ABOUT THIS TASK: Reproduce the listing below word for word, omitting the pictures.
** Opening MATERIALS PROVIDED block **
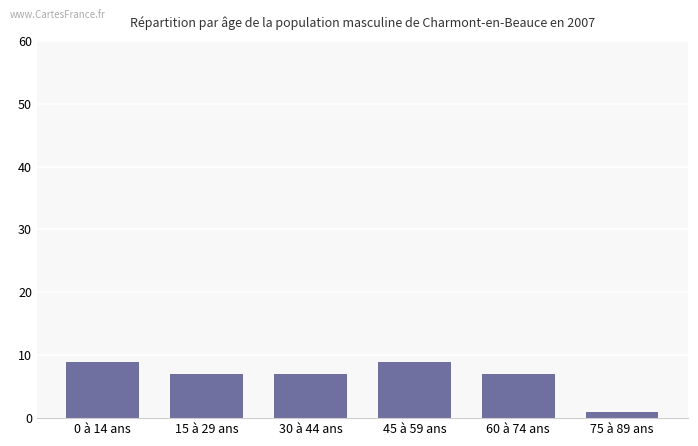

What is the change in value from 60 à 74 ans to 75 à 89 ans?

-6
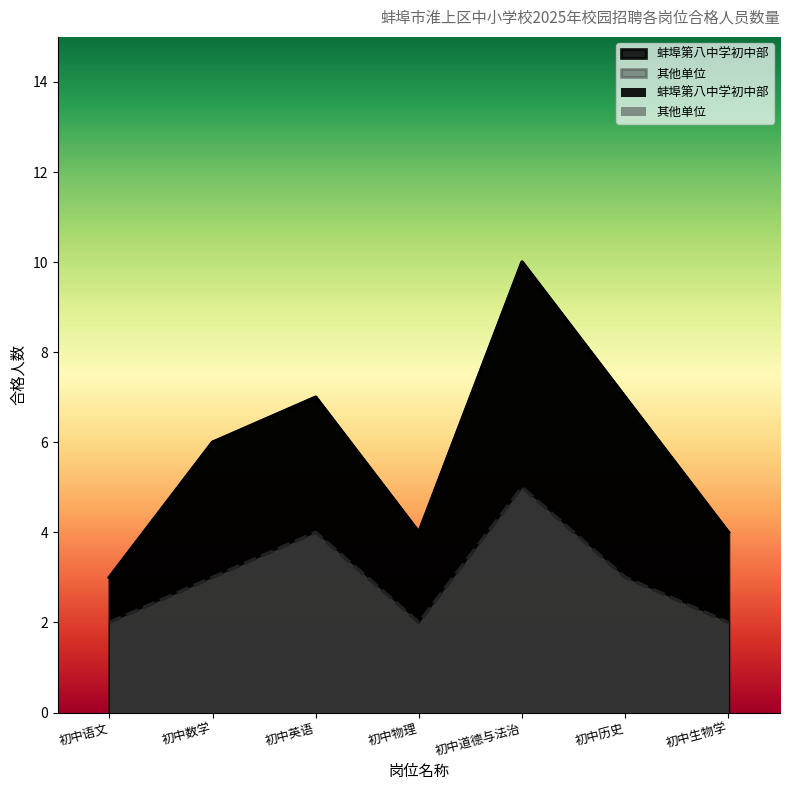

What is the spread (max minus min) of values at 初中道德与法治?

5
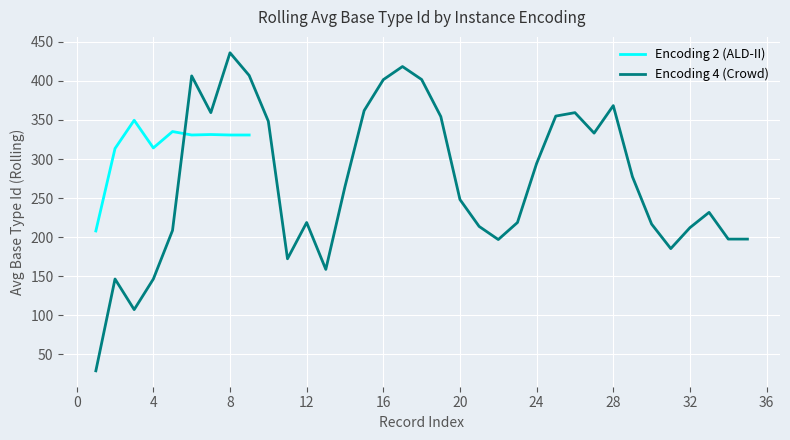

What is the value of the 4th point from the left?

314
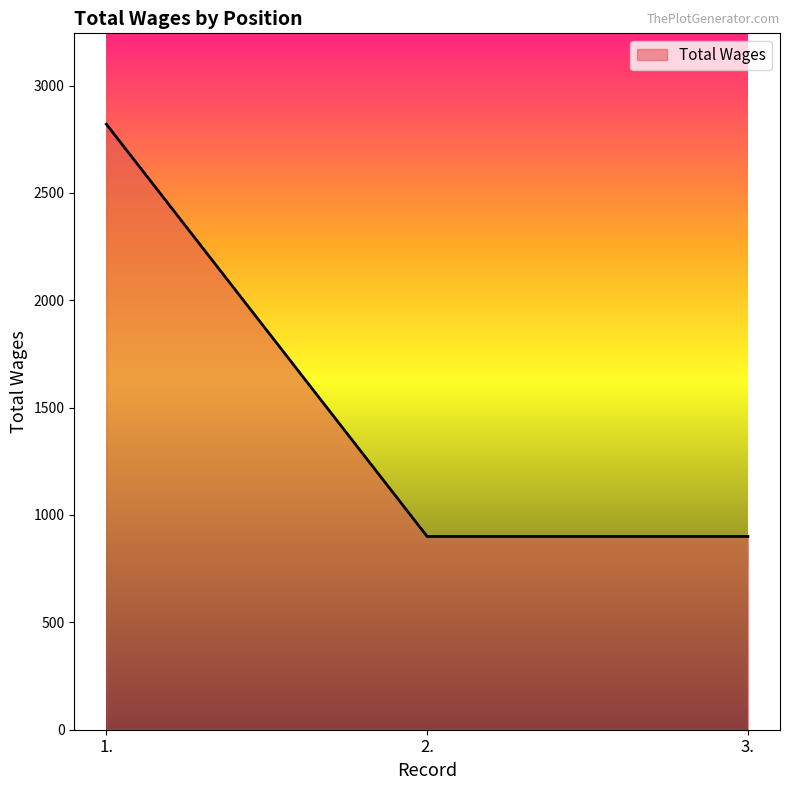

Is it true that the value at 2. is 900?

True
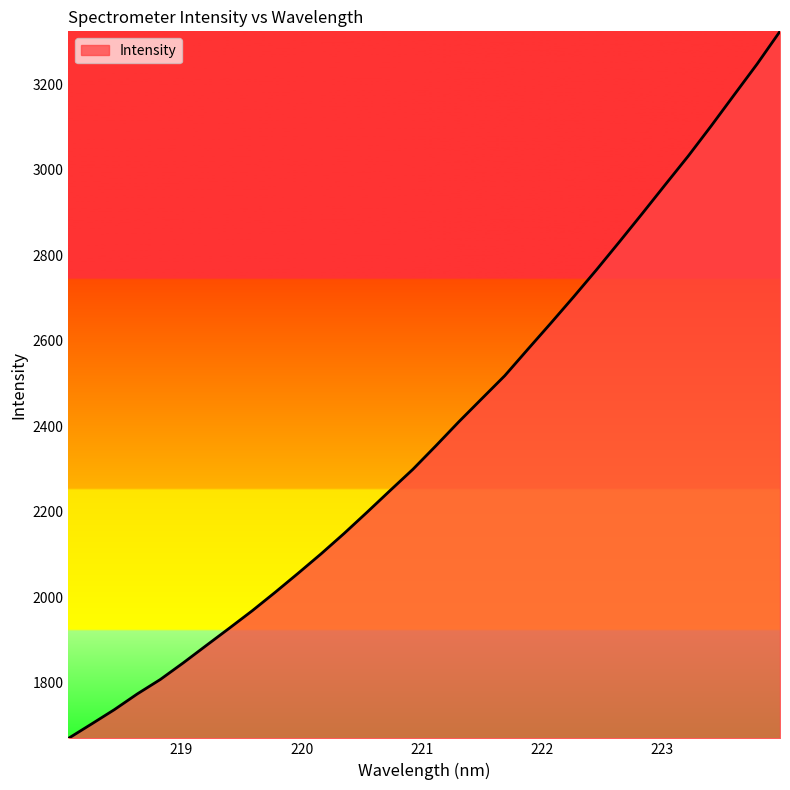

What is the difference between the maximum and minimum values?

1655.1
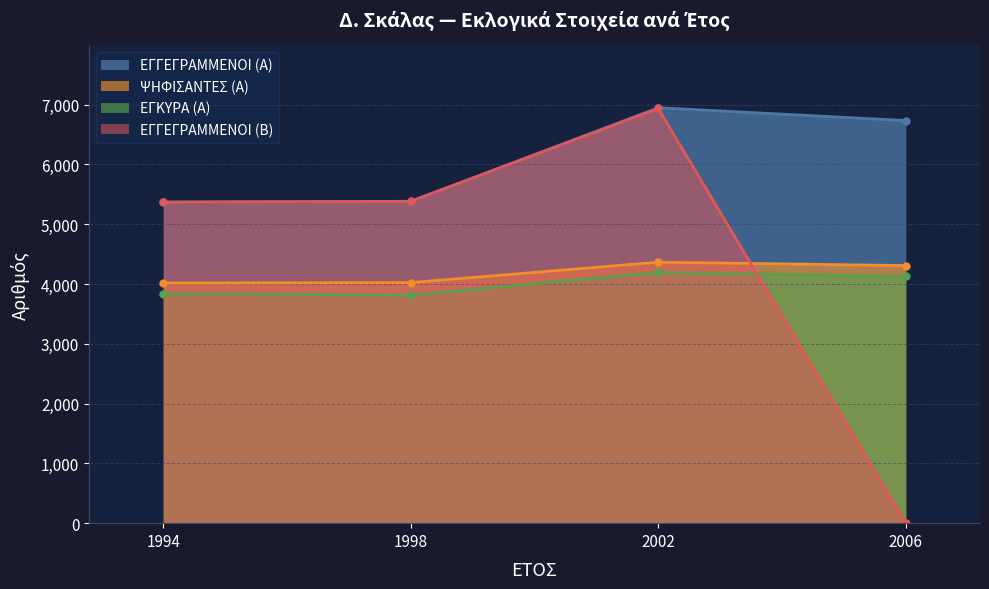

Is it true that ΕΓΓΕΓΡΑΜΜΕΝΟΙ (Β) equals 2961 at 1998?

False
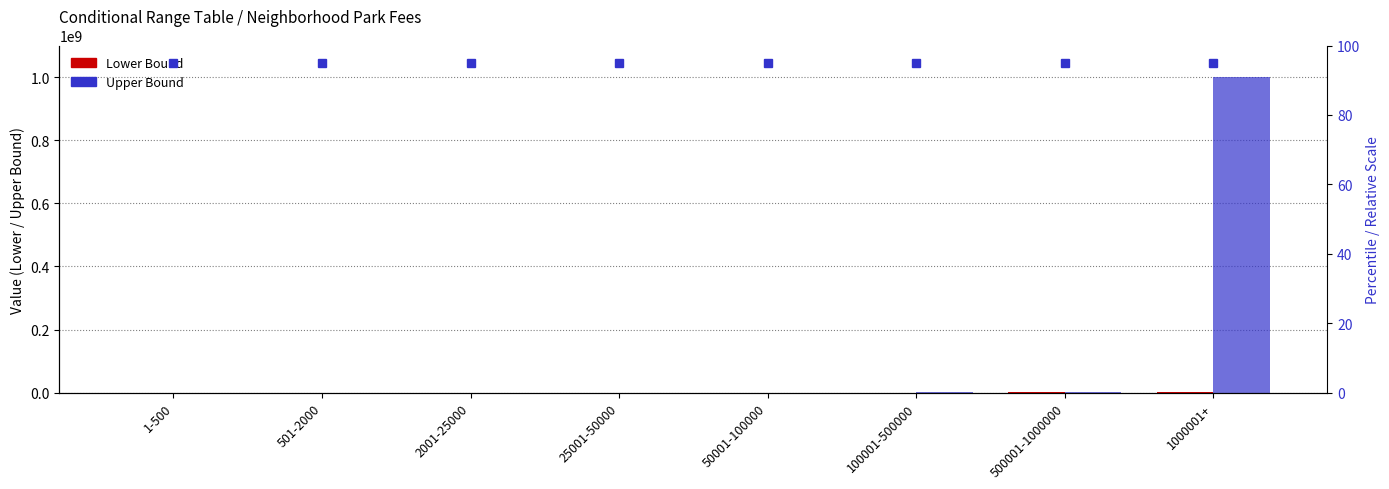

How many distinct data groups are displayed?

2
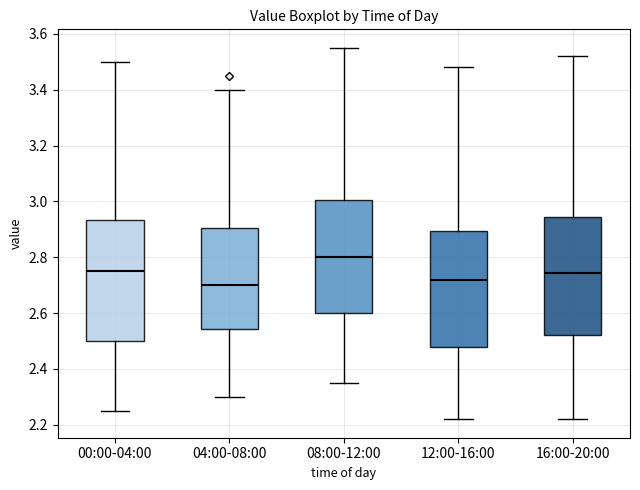

Reading left to right, read every box against the y-axis: the position of its median line, the range the box covers, and the ends of its whiskers. The values are not printed on the chart, so give them approximately, as read against the axis.

00:00-04:00: median 2.76, box 2.50 to 2.94, whiskers 2.26 to 3.50
04:00-08:00: median 2.70, box 2.54 to 2.90, whiskers 2.30 to 3.40
08:00-12:00: median 2.80, box 2.60 to 3.00, whiskers 2.36 to 3.56
12:00-16:00: median 2.72, box 2.48 to 2.90, whiskers 2.22 to 3.48
16:00-20:00: median 2.74, box 2.52 to 2.94, whiskers 2.22 to 3.52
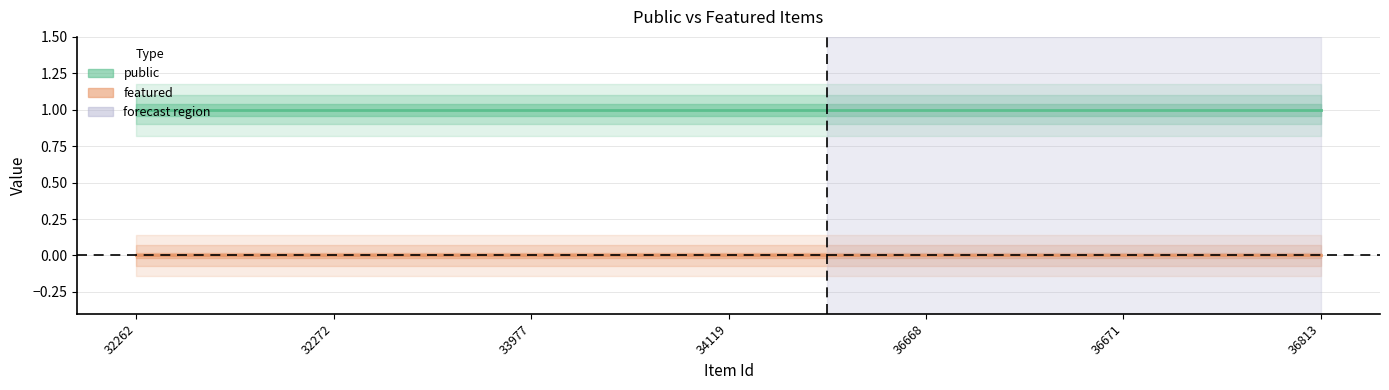

What is the average value of the public series?

1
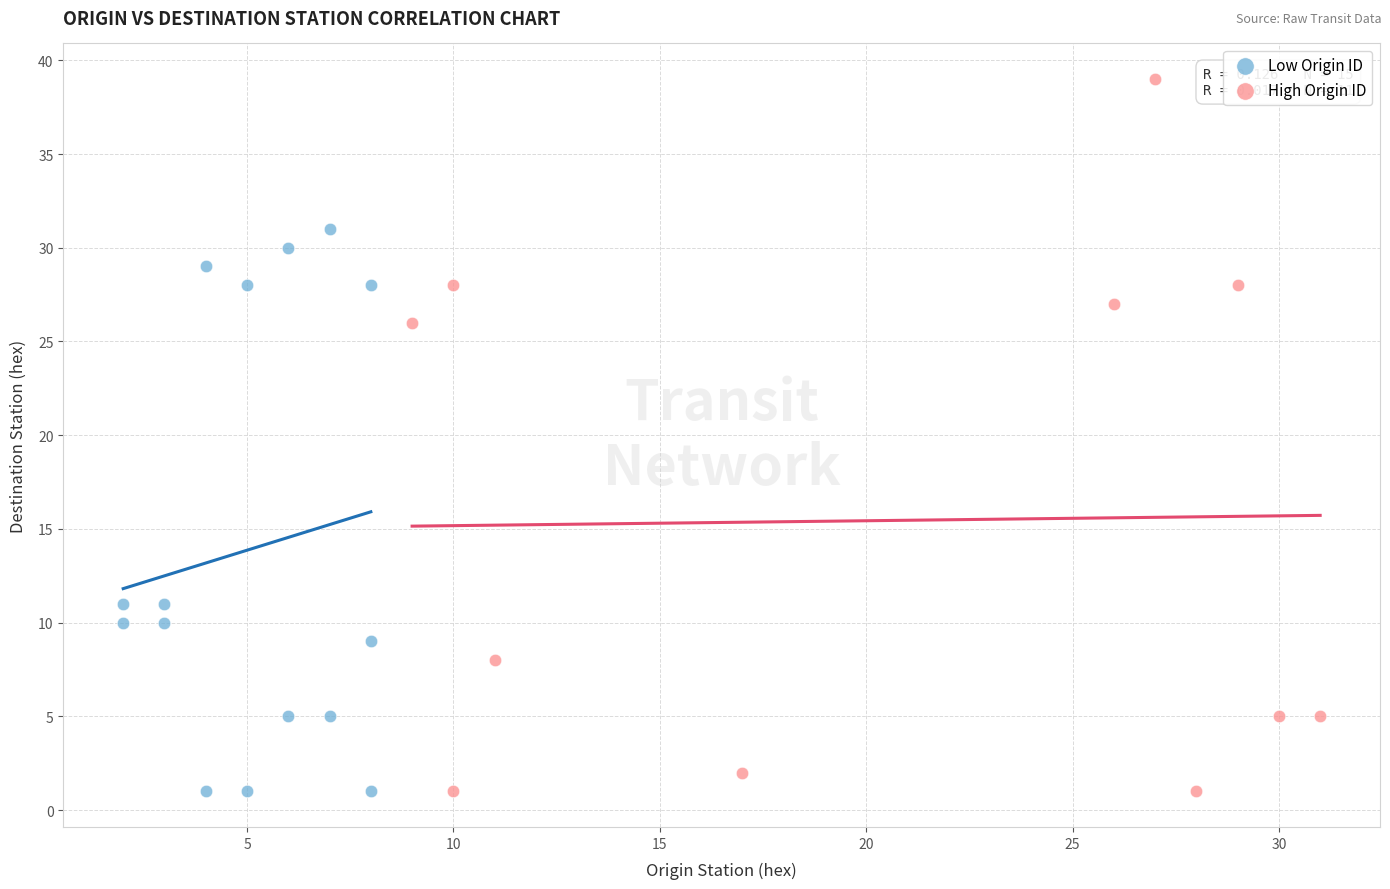

Which series has the widest spread of Y values?

High Origin ID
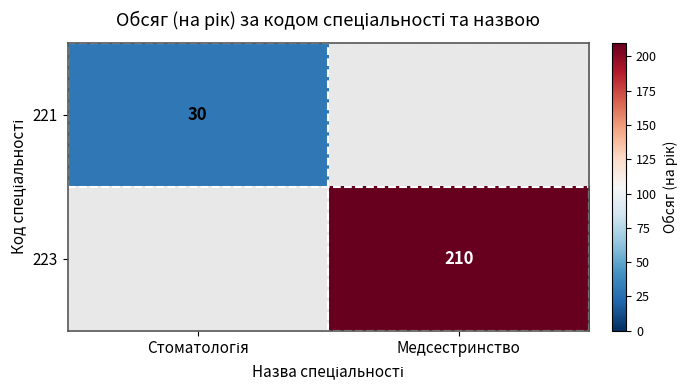

What is the maximum value shown in the chart?

210.0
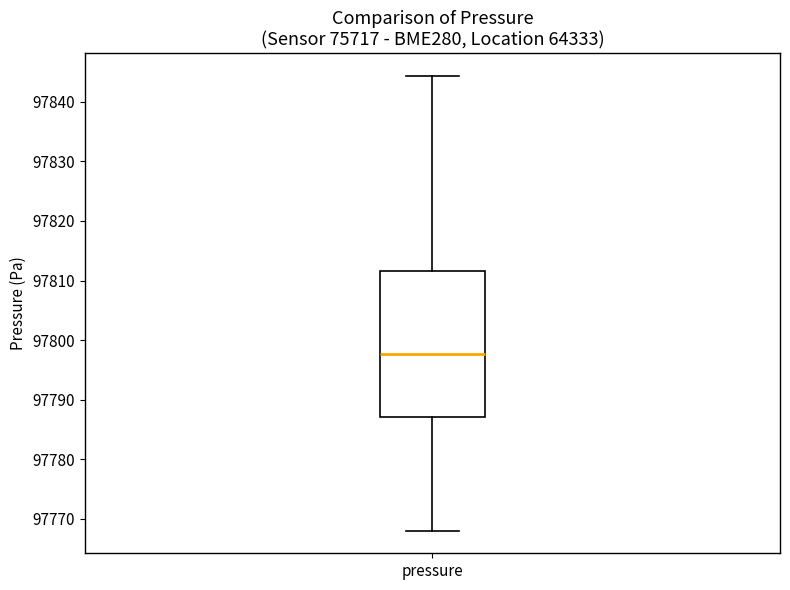

Read this box plot against the y-axis: the position of the median line, the range covered by the box, and the ends of both whiskers. The values are not printed on the chart, so give them approximately, as read against the axis.

median 97798, box 97787 to 97812, whiskers 97768 to 97844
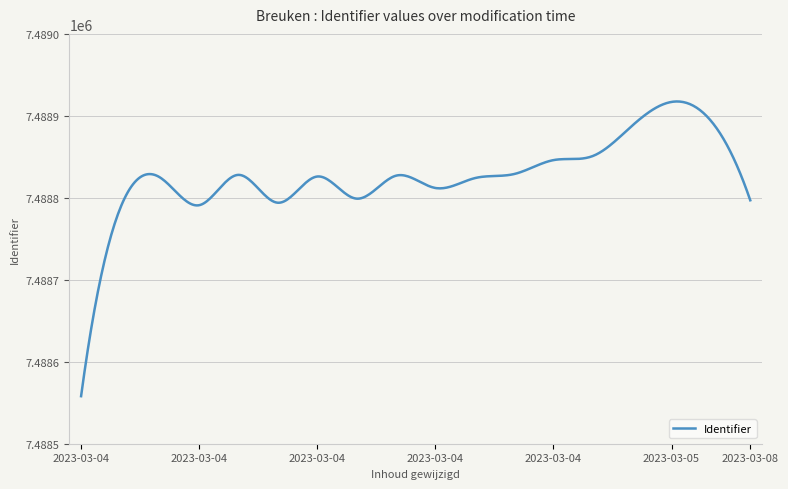

What is the difference between the maximum and minimum values?

359.6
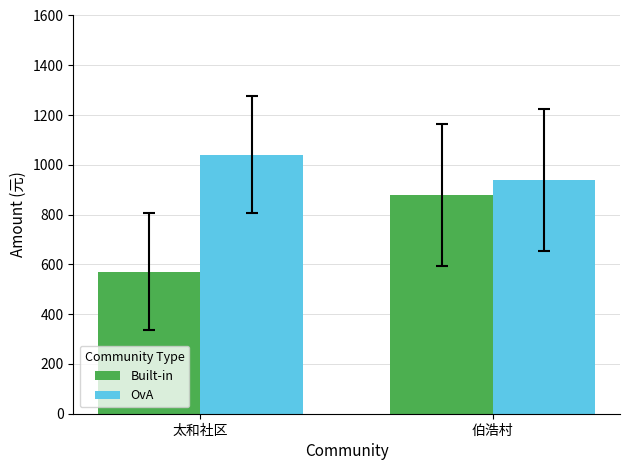

Read the OvA value at 伯浩村, to the nearest 5.

940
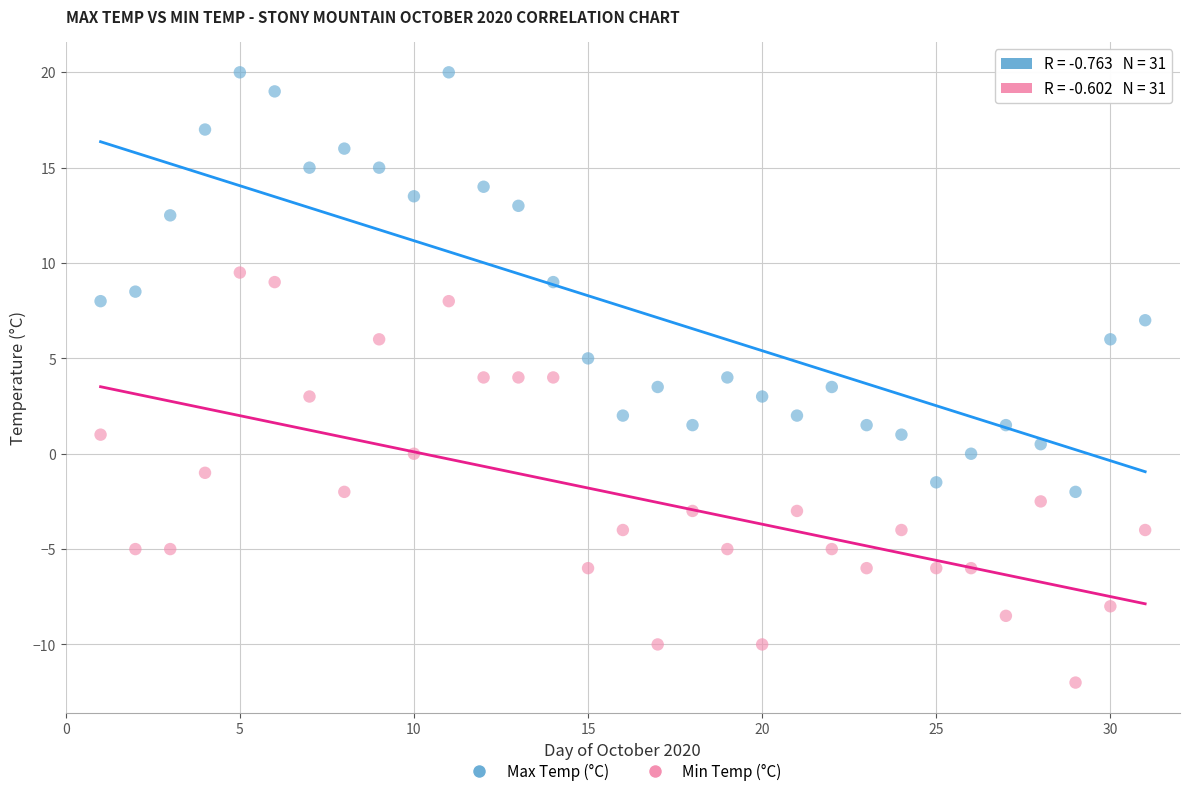

Which series reaches the minimum Y coordinate?

Min Temp (°C)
** Closing MATERIALS PROVIDED block **
SOLUTION BELOW:
What is the change in value from 60 à 74 ans to 75 à 89 ans?

-6

What is the spread (max minus min) of values at 初中道德与法治?

5

What is the value of the 4th point from the left?

314

Is it true that the value at 2. is 900?

True

What is the difference between the maximum and minimum values?

1655.1

Is it true that ΕΓΓΕΓΡΑΜΜΕΝΟΙ (Β) equals 2961 at 1998?

False

How many distinct data groups are displayed?

2

Reading left to right, read every box against the y-axis: the position of its median line, the range the box covers, and the ends of its whiskers. The values are not printed on the chart, so give them approximately, as read against the axis.

00:00-04:00: median 2.76, box 2.50 to 2.94, whiskers 2.26 to 3.50
04:00-08:00: median 2.70, box 2.54 to 2.90, whiskers 2.30 to 3.40
08:00-12:00: median 2.80, box 2.60 to 3.00, whiskers 2.36 to 3.56
12:00-16:00: median 2.72, box 2.48 to 2.90, whiskers 2.22 to 3.48
16:00-20:00: median 2.74, box 2.52 to 2.94, whiskers 2.22 to 3.52

What is the average value of the public series?

1

Which series has the widest spread of Y values?

High Origin ID

What is the maximum value shown in the chart?

210.0

Read this box plot against the y-axis: the position of the median line, the range covered by the box, and the ends of both whiskers. The values are not printed on the chart, so give them approximately, as read against the axis.

median 97798, box 97787 to 97812, whiskers 97768 to 97844

What is the difference between the maximum and minimum values?

359.6

Read the OvA value at 伯浩村, to the nearest 5.

940

Which series reaches the minimum Y coordinate?

Min Temp (°C)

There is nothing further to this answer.